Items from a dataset
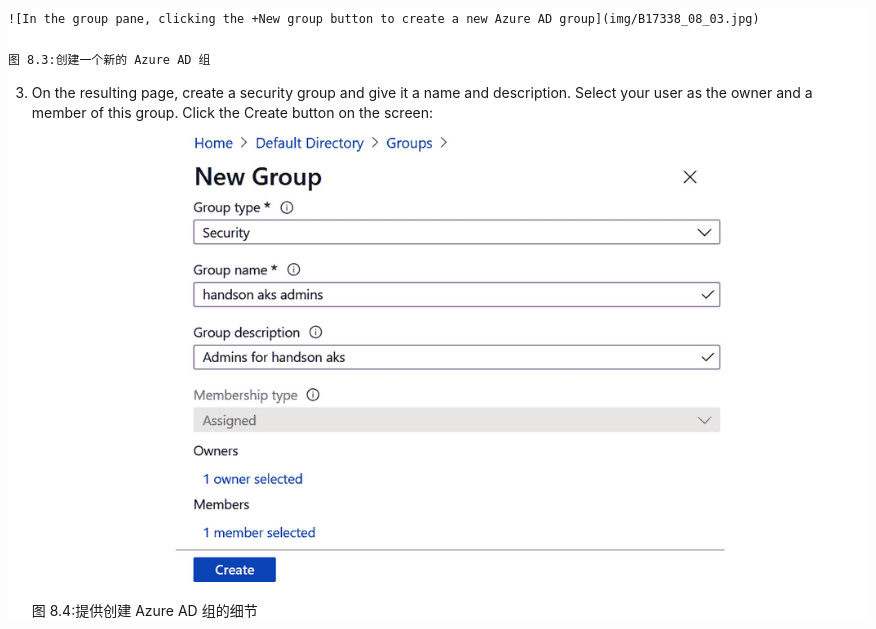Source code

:     ![In the group pane, clicking the +New group button to create a new Azure AD group](img/B17338_08_03.jpg)

    图 8.3:创建一个新的 Azure AD 组

3.  On the resulting page, create a security group and give it a name and description. Select your user as the owner and a member of this group. Click the Create button on the screen:

    ![Providing necessary information to create the Azure AD group](img/B17338_08_04.jpg)

    图 8.4:提供创建 Azure AD 组的细节
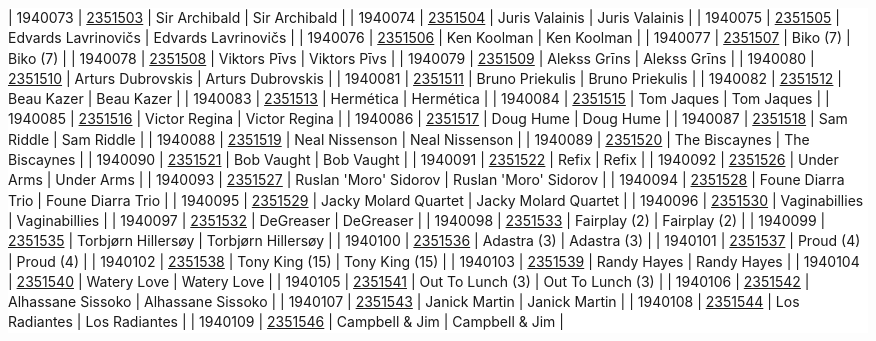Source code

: | 1940073 | [2351503](https://www.discogs.com/artist/2351503) | Sir Archibald | Sir Archibald |
| 1940074 | [2351504](https://www.discogs.com/artist/2351504) | Juris Valainis | Juris Valainis |
| 1940075 | [2351505](https://www.discogs.com/artist/2351505) | Edvards Lavrinovičs | Edvards Lavrinovičs |
| 1940076 | [2351506](https://www.discogs.com/artist/2351506) | Ken Koolman | Ken Koolman |
| 1940077 | [2351507](https://www.discogs.com/artist/2351507) | Biko (7) | Biko (7) |
| 1940078 | [2351508](https://www.discogs.com/artist/2351508) | Viktors Pīvs | Viktors Pīvs |
| 1940079 | [2351509](https://www.discogs.com/artist/2351509) | Alekss Grīns | Alekss Grīns |
| 1940080 | [2351510](https://www.discogs.com/artist/2351510) | Arturs Dubrovskis | Arturs Dubrovskis |
| 1940081 | [2351511](https://www.discogs.com/artist/2351511) | Bruno Priekulis | Bruno Priekulis |
| 1940082 | [2351512](https://www.discogs.com/artist/2351512) | Beau Kazer | Beau Kazer |
| 1940083 | [2351513](https://www.discogs.com/artist/2351513) | Hermética | Hermética |
| 1940084 | [2351515](https://www.discogs.com/artist/2351515) | Tom Jaques | Tom Jaques |
| 1940085 | [2351516](https://www.discogs.com/artist/2351516) | Victor Regina | Victor Regina |
| 1940086 | [2351517](https://www.discogs.com/artist/2351517) | Doug Hume | Doug Hume |
| 1940087 | [2351518](https://www.discogs.com/artist/2351518) | Sam Riddle | Sam Riddle |
| 1940088 | [2351519](https://www.discogs.com/artist/2351519) | Neal Nissenson | Neal Nissenson |
| 1940089 | [2351520](https://www.discogs.com/artist/2351520) | The Biscaynes | The Biscaynes |
| 1940090 | [2351521](https://www.discogs.com/artist/2351521) | Bob Vaught | Bob Vaught |
| 1940091 | [2351522](https://www.discogs.com/artist/2351522) | Refix | Refix |
| 1940092 | [2351526](https://www.discogs.com/artist/2351526) | Under Arms | Under Arms |
| 1940093 | [2351527](https://www.discogs.com/artist/2351527) | Ruslan 'Moro' Sidorov | Ruslan 'Moro' Sidorov |
| 1940094 | [2351528](https://www.discogs.com/artist/2351528) | Foune Diarra Trio | Foune Diarra Trio |
| 1940095 | [2351529](https://www.discogs.com/artist/2351529) | Jacky Molard Quartet | Jacky Molard Quartet |
| 1940096 | [2351530](https://www.discogs.com/artist/2351530) | Vaginabillies | Vaginabillies |
| 1940097 | [2351532](https://www.discogs.com/artist/2351532) | DeGreaser | DeGreaser |
| 1940098 | [2351533](https://www.discogs.com/artist/2351533) | Fairplay (2) | Fairplay (2) |
| 1940099 | [2351535](https://www.discogs.com/artist/2351535) | Torbjørn Hillersøy | Torbjørn Hillersøy |
| 1940100 | [2351536](https://www.discogs.com/artist/2351536) | Adastra (3) | Adastra (3) |
| 1940101 | [2351537](https://www.discogs.com/artist/2351537) | Proud (4) | Proud (4) |
| 1940102 | [2351538](https://www.discogs.com/artist/2351538) | Tony King (15) | Tony King (15) |
| 1940103 | [2351539](https://www.discogs.com/artist/2351539) | Randy Hayes | Randy Hayes |
| 1940104 | [2351540](https://www.discogs.com/artist/2351540) | Watery Love | Watery Love |
| 1940105 | [2351541](https://www.discogs.com/artist/2351541) | Out To Lunch (3) | Out To Lunch (3) |
| 1940106 | [2351542](https://www.discogs.com/artist/2351542) | Alhassane Sissoko | Alhassane Sissoko |
| 1940107 | [2351543](https://www.discogs.com/artist/2351543) | Janick Martin | Janick Martin |
| 1940108 | [2351544](https://www.discogs.com/artist/2351544) | Los Radiantes | Los Radiantes |
| 1940109 | [2351546](https://www.discogs.com/artist/2351546) | Campbell & Jim | Campbell & Jim |
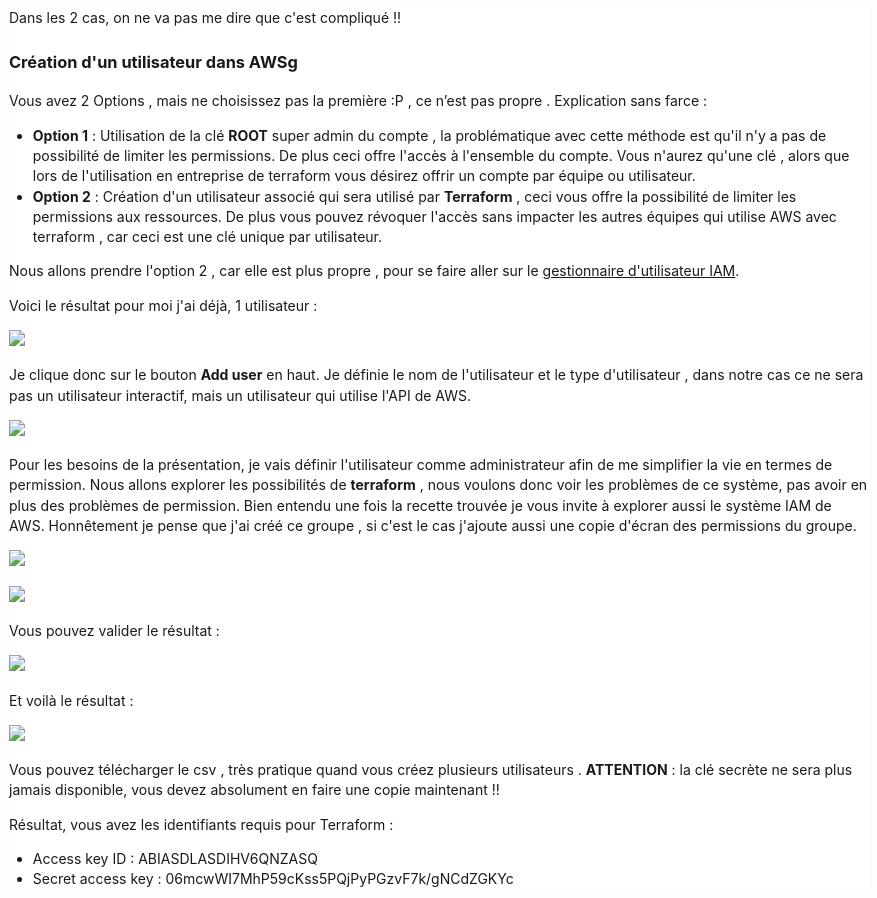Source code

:Dans les 2 cas, on ne va pas me dire que c'est compliqué !!

### Création d'un utilisateur dans AWSg

Vous avez 2 Options , mais ne choisissez pas la première :P , ce n’est pas propre . Explication sans farce :

* **Option 1** : Utilisation de la clé __ROOT__ super admin du compte ,  la problématique avec cette méthode est qu'il n'y a pas de possibilité de limiter les permissions. De plus ceci offre l'accès à l'ensemble du compte. Vous n'aurez qu'une clé , alors que lors de l'utilisation en entreprise de terraform vous désirez offrir un compte par équipe ou utilisateur.
* **Option 2** : Création d'un utilisateur associé qui sera utilisé par **Terraform** , ceci vous offre la possibilité de limiter les permissions aux ressources. De plus vous pouvez révoquer l'accès sans impacter les autres équipes qui utilise AWS avec terraform , car ceci est une clé unique par utilisateur. 

Nous allons prendre l'option 2 , car elle est plus propre , pour se faire aller sur le [gestionnaire d'utilisateur IAM](https://console.aws.amazon.com/iam/home?region=us-west-2#/users). 

Voici le résultat pour moi j'ai déjà,  1 utilisateur :

![](./imgs/04-iam-user-view.png)

Je clique donc sur le bouton **Add user** en haut. Je définie le nom de l'utilisateur et le type d'utilisateur , dans notre cas ce ne sera pas un utilisateur interactif, mais un utilisateur qui utilise l'API de AWS.

![](./imgs/05-create-iam-user-api.png) 

Pour les besoins de la présentation, je vais définir l'utilisateur comme administrateur afin de me simplifier la vie en termes de permission. Nous allons explorer les possibilités de **terraform** , nous voulons donc voir les problèmes de ce système, pas avoir en plus des problèmes de permission. Bien entendu une fois la recette trouvée je vous invite à explorer aussi le système IAM de AWS. 
Honnêtement je pense que j'ai créé ce groupe , si c'est le cas j'ajoute aussi une copie d'écran des permissions du groupe. 

![](./imgs/05-create-iam-user-set-group.png)

![](./imgs/05-create-iam-user-view-group-admin.png)

Vous pouvez valider le résultat :

![](./imgs/05-create-iam-user-review.png)

Et voilà le résultat :

![](./imgs/05-create-iam-user-resultat.png)

Vous pouvez télécharger le csv , très pratique quand vous créez plusieurs utilisateurs . **ATTENTION** : la clé secrète ne sera plus jamais disponible, vous devez absolument en faire une copie maintenant !!

Résultat, vous avez les identifiants requis pour Terraform :

* Access key ID :  ABIASDLASDIHV6QNZASQ
* Secret access key : 06mcwWI7MhP59cKss5PQjPyPGzvF7k/gNCdZGKYc
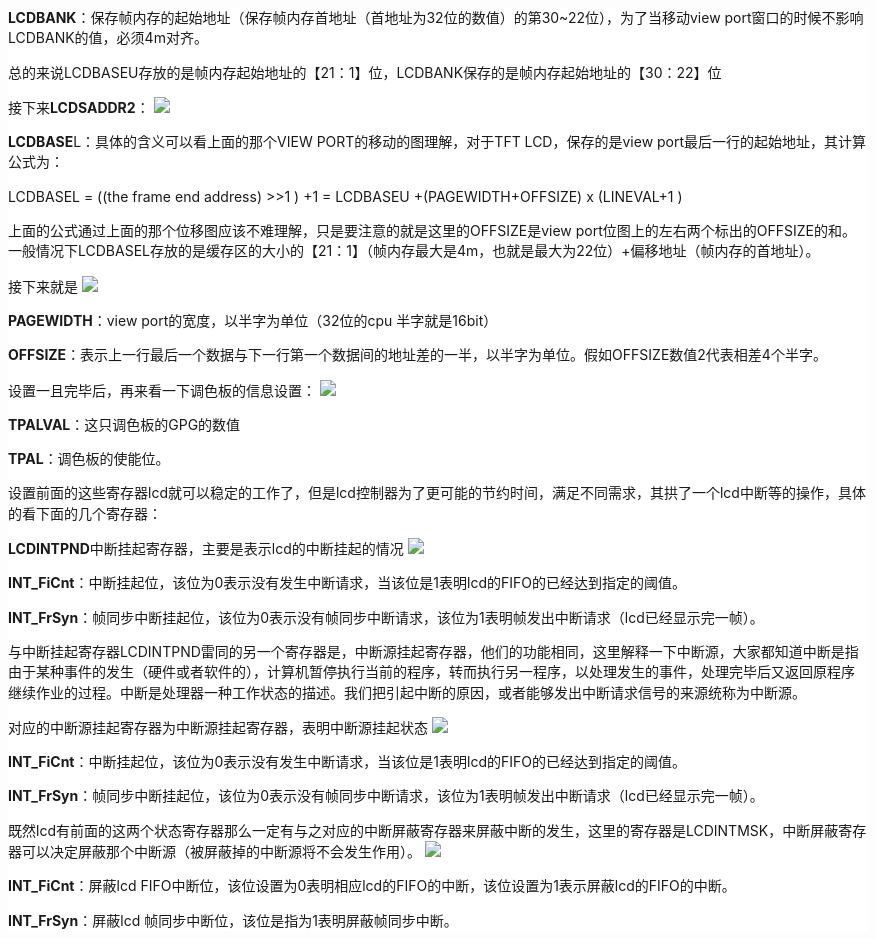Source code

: **LCDBANK**：保存帧内存的起始地址（保存帧内存首地址（首地址为32位的数值）的第30~22位），为了当移动view port窗口的时候不影响LCDBANK的值，必须4m对齐。

 总的来说LCDBASEU存放的是帧内存起始地址的【21：1】位，LCDBANK保存的是帧内存起始地址的【30：22】位

 

接下来**LCDSADDR2**：
![](https://i.imgur.com/AHojDwR.png)

**LCDBASE**L：具体的含义可以看上面的那个VIEW PORT的移动的图理解，对于TFT LCD，保存的是view port最后一行的起始地址，其计算公式为：

LCDBASEL = ((the frame end address) >>1 ) +1
= LCDBASEU +(PAGEWIDTH+OFFSIZE) x (LINEVAL+1 )

上面的公式通过上面的那个位移图应该不难理解，只是要注意的就是这里的OFFSIZE是view port位图上的左右两个标出的OFFSIZE的和。一般情况下LCDBASEL存放的是缓存区的大小的【21：1】（帧内存最大是4m，也就是最大为22位）+偏移地址（帧内存的首地址）。

接下来就是
![](https://i.imgur.com/YX0IVsy.png)

**PAGEWIDTH**：view port的宽度，以半字为单位（32位的cpu 半字就是16bit）

**OFFSIZE**：表示上一行最后一个数据与下一行第一个数据间的地址差的一半，以半字为单位。假如OFFSIZE数值2代表相差4个半字。

设置一且完毕后，再来看一下调色板的信息设置：
![](https://i.imgur.com/vYggEsX.png)

**TPALVAL**：这只调色板的GPG的数值

**TPAL**：调色板的使能位。


设置前面的这些寄存器lcd就可以稳定的工作了，但是lcd控制器为了更可能的节约时间，满足不同需求，其拱了一个lcd中断等的操作，具体的看下面的几个寄存器：

**LCDINTPND**中断挂起寄存器，主要是表示lcd的中断挂起的情况
![](https://i.imgur.com/Ie4QuCz.png)

**INT_FiCnt**：中断挂起位，该位为0表示没有发生中断请求，当该位是1表明lcd的FIFO的已经达到指定的阈值。

**INT_FrSyn**：帧同步中断挂起位，该位为0表示没有帧同步中断请求，该位为1表明帧发出中断请求（lcd已经显示完一帧）。

 

与中断挂起寄存器LCDINTPND雷同的另一个寄存器是，中断源挂起寄存器，他们的功能相同，这里解释一下中断源，大家都知道中断是指由于某种事件的发生（硬件或者软件的），计算机暂停执行当前的程序，转而执行另一程序，以处理发生的事件，处理完毕后又返回原程序继续作业的过程。中断是处理器一种工作状态的描述。我们把引起中断的原因，或者能够发出中断请求信号的来源统称为中断源。

对应的中断源挂起寄存器为中断源挂起寄存器，表明中断源挂起状态
![](https://i.imgur.com/NVuNYs4.png)

**INT_FiCnt**：中断挂起位，该位为0表示没有发生中断请求，当该位是1表明lcd的FIFO的已经达到指定的阈值。

**INT_FrSyn**：帧同步中断挂起位，该位为0表示没有帧同步中断请求，该位为1表明帧发出中断请求（lcd已经显示完一帧）。

既然lcd有前面的这两个状态寄存器那么一定有与之对应的中断屏蔽寄存器来屏蔽中断的发生，这里的寄存器是LCDINTMSK，中断屏蔽寄存器可以决定屏蔽那个中断源（被屏蔽掉的中断源将不会发生作用）。
![](https://i.imgur.com/7lvmtyc.png)

**INT_FiCnt**：屏蔽lcd FIFO中断位，该位设置为0表明相应lcd的FIFO的中断，该位设置为1表示屏蔽lcd的FIFO的中断。

**INT_FrSyn**：屏蔽lcd 帧同步中断位，该位是指为1表明屏蔽帧同步中断。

= WORK REQUEST =
Starting at the first line of the records above, set down each line exactly through the one that holds "Hume | Doug Hume |". Omit pictures.

= TASK RESULT =
Source code

:     ![In the group pane, clicking the +New group button to create a new Azure AD group](img/B17338_08_03.jpg)

    图 8.3:创建一个新的 Azure AD 组

3.  On the resulting page, create a security group and give it a name and description. Select your user as the owner and a member of this group. Click the Create button on the screen:

    ![Providing necessary information to create the Azure AD group](img/B17338_08_04.jpg)

    图 8.4:提供创建 Azure AD 组的细节
Source code

: | 1940073 | [2351503](https://www.discogs.com/artist/2351503) | Sir Archibald | Sir Archibald |
| 1940074 | [2351504](https://www.discogs.com/artist/2351504) | Juris Valainis | Juris Valainis |
| 1940075 | [2351505](https://www.discogs.com/artist/2351505) | Edvards Lavrinovičs | Edvards Lavrinovičs |
| 1940076 | [2351506](https://www.discogs.com/artist/2351506) | Ken Koolman | Ken Koolman |
| 1940077 | [2351507](https://www.discogs.com/artist/2351507) | Biko (7) | Biko (7) |
| 1940078 | [2351508](https://www.discogs.com/artist/2351508) | Viktors Pīvs | Viktors Pīvs |
| 1940079 | [2351509](https://www.discogs.com/artist/2351509) | Alekss Grīns | Alekss Grīns |
| 1940080 | [2351510](https://www.discogs.com/artist/2351510) | Arturs Dubrovskis | Arturs Dubrovskis |
| 1940081 | [2351511](https://www.discogs.com/artist/2351511) | Bruno Priekulis | Bruno Priekulis |
| 1940082 | [2351512](https://www.discogs.com/artist/2351512) | Beau Kazer | Beau Kazer |
| 1940083 | [2351513](https://www.discogs.com/artist/2351513) | Hermética | Hermética |
| 1940084 | [2351515](https://www.discogs.com/artist/2351515) | Tom Jaques | Tom Jaques |
| 1940085 | [2351516](https://www.discogs.com/artist/2351516) | Victor Regina | Victor Regina |
| 1940086 | [2351517](https://www.discogs.com/artist/2351517) | Doug Hume | Doug Hume |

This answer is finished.